# [PAGE TEXT]
++++++
Peritoneal Dialysis-Associated Peritonitis: Unfinished Business

Martin Wilkie
PMCID: PMC3968097  PMID: 24676738

Despite being a major priority for the renal community since the beginning of peritoneal dialysis (PD), peritonitis remains the main complication of therapy. Peritonitis is the focus of several papers in this issue of Peritoneal Dialysis International, which includes discussion of risk factors, rates, organisms, and outcomes. Van Esch and colleagues from Amsterdam report on their 32 years’ experience, and although they observed a reduction in the peritonitis rate during that period, that reduction occurred predominantly during the first 20 years. In a detailed accompanying review, Szeto comments that progress on peritonitis rates has been disappointing since the early 2000s, despite several technological advances.

Antibiotic resistance is a growing problem. The Amsterdam group noted a greater requirement to switch antibiotics in recent years and increasing resistance of coagulase-negative staphylococci to cephradine. A report from India by Prasad et al. documents greater than 50% resistance of Enterobacteriaceae to third-generation cephalosporins, with 2 of the 13 identified enterococci being resistant to vancomycin. The authors comment that this experience is not unusual in reports from their region.

De Vriese and Vandecasteele discuss the complex issue of vancomycin intermediate-susceptible Staphylococcus aureus (VISA), describing the cellular processes that are associated with reduced responsiveness to this important antibiotic, which is clearly associated with a greater risk of treatment failure. To reduce the rate at which resistance develops, vancomycin has to be carefully prescribed to ensure that adequate levels are maintained, and foreign material in infected patients is removed. The implication for PD is that the clinically convenient (and popular) intermittent dosing schedules might be a risk both for toxicity and for subtherapeutic concentrations. In contrast, continuous-infusion schedules have the potential to combine high local concentrations with low systemic exposure; however, those schedules are less convenient from the clinical perspective. The authors recommend levels higher than those set out by the International Society for Peritoneal Dialysis infection guideline (1), suggesting trough levels of 15 - 20 mg/L for intermittent dosing. A short report from Ottawa, Canada, is supportive, noting that lower vancomycin levels achieved during the treatment of coagulase-negative Staphylococcus peritonitis were associated with a greater likelihood of relapse (Dahlan and colleagues). To maintain levels above 15 mg/L, their recommendation is that repeat dosing should occur when levels fall below 20 mg/L. Rather paradoxically, an audit from Australia (Tang et al.) did not find an association between day 2 gentamicin levels and treatment response for first episodes of gram-negative peritonitis, except when multiple organisms were isolated.
++++++
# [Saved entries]
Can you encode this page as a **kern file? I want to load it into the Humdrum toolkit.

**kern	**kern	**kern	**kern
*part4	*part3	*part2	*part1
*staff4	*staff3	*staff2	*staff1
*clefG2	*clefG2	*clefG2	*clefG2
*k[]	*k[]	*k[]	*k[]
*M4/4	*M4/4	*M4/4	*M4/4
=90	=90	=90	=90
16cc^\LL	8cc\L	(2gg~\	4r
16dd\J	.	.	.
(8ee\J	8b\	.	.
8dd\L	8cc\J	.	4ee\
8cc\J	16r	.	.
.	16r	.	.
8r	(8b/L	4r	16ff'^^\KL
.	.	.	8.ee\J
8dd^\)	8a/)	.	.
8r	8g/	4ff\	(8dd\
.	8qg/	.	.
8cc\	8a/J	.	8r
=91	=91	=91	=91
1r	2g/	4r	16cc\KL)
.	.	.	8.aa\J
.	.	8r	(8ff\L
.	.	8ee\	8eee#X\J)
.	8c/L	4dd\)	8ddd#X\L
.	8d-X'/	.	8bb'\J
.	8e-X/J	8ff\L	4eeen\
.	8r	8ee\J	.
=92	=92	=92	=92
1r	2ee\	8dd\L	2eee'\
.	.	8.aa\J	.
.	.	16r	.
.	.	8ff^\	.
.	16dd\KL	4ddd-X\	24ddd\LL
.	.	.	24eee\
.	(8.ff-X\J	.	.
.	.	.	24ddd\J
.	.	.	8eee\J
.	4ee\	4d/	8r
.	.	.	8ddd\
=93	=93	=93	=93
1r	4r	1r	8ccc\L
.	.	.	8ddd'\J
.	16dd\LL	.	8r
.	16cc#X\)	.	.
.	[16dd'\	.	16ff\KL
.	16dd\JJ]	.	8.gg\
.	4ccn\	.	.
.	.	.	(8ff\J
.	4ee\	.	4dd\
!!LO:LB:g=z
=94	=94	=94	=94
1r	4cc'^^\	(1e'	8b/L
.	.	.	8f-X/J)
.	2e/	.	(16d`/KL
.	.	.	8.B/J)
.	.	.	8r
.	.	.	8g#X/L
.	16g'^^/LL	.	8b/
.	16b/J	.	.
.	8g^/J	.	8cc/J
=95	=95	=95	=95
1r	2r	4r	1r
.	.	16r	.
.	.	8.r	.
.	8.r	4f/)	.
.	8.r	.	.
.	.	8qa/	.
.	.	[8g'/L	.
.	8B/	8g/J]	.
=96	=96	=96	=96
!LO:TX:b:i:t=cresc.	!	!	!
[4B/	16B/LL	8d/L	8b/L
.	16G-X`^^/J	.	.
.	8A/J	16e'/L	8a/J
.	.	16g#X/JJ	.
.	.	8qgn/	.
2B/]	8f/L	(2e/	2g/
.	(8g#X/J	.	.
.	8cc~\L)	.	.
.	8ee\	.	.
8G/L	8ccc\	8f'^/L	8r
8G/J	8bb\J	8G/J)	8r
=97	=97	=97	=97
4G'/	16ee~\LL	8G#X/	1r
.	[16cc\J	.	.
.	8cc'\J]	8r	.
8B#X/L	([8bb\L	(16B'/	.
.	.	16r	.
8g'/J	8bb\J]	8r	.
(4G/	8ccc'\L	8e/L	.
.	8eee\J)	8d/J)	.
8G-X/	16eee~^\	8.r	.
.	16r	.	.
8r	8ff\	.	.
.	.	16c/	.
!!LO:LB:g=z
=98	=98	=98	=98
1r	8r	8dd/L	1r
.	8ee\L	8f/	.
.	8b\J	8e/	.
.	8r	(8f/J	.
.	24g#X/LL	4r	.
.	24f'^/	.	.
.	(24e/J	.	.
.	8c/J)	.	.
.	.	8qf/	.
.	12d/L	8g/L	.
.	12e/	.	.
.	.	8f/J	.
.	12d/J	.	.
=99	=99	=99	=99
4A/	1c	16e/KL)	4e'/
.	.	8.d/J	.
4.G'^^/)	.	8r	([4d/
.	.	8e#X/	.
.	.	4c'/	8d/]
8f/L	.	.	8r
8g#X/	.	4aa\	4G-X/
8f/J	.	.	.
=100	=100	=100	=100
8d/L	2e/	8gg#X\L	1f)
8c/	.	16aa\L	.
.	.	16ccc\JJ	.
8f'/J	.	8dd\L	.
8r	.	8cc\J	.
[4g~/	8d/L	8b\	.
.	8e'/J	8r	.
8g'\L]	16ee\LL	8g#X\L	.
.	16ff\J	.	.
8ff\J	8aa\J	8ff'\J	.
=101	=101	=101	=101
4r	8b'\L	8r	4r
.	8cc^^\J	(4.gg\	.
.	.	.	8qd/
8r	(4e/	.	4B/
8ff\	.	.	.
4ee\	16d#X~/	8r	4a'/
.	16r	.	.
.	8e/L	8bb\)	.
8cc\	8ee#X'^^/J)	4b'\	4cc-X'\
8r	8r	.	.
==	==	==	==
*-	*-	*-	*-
++++++
# [TASK DIRECTIONS]
Carry on the editorial on peritoneal dialysis-associated peritonitis from where it stops, continuing after its last sentence.

# [ANSWER AREA]
The Kaiser Permanente Renal Registry in Southern California provides the opportunity for detailed exploration of the risk factors associated with peritonitis. Kumar et al. reported 2-year technique survival of 61% for patients who experienced at least 1 episode of peritonitis compared with 72% for those who experienced none, and overall rates that were considerably better than those in US Renal Data System reports—or indeed those from Amsterdam. The only factors that predicted lower peritonitis rates were female sex and higher education. A paper from the Brazilian Peritoneal Dialysis Multicenter Study (Proença de Moraes et al.) reports on the outcomes of first peritonitis episodes in 474 patients, exploring factors associated with non-resolution, death from peritonitis, and long-term technique failure. In addition to confirming an association between older age, collagenosis as a primary diagnosis, and Pseudomonas (but not S. aureus) as the causative organism, they also noted an intriguing association between vancomycin use and poorer technique survival. Importantly, the culture-negative rate in their report was high at 41.5%.

Elsewhere, this issue contains reports on the stability of antibiotics when added to dialysis solutions (Marshall et al. and Patel et al.), a short report from Hyderabad on risk factors for catheter removal in peritonitis (Ram and colleagues), and a report on the successful use of linezolid to treat vancomycin-resistant Enterococcus peritonitis (Song et al.).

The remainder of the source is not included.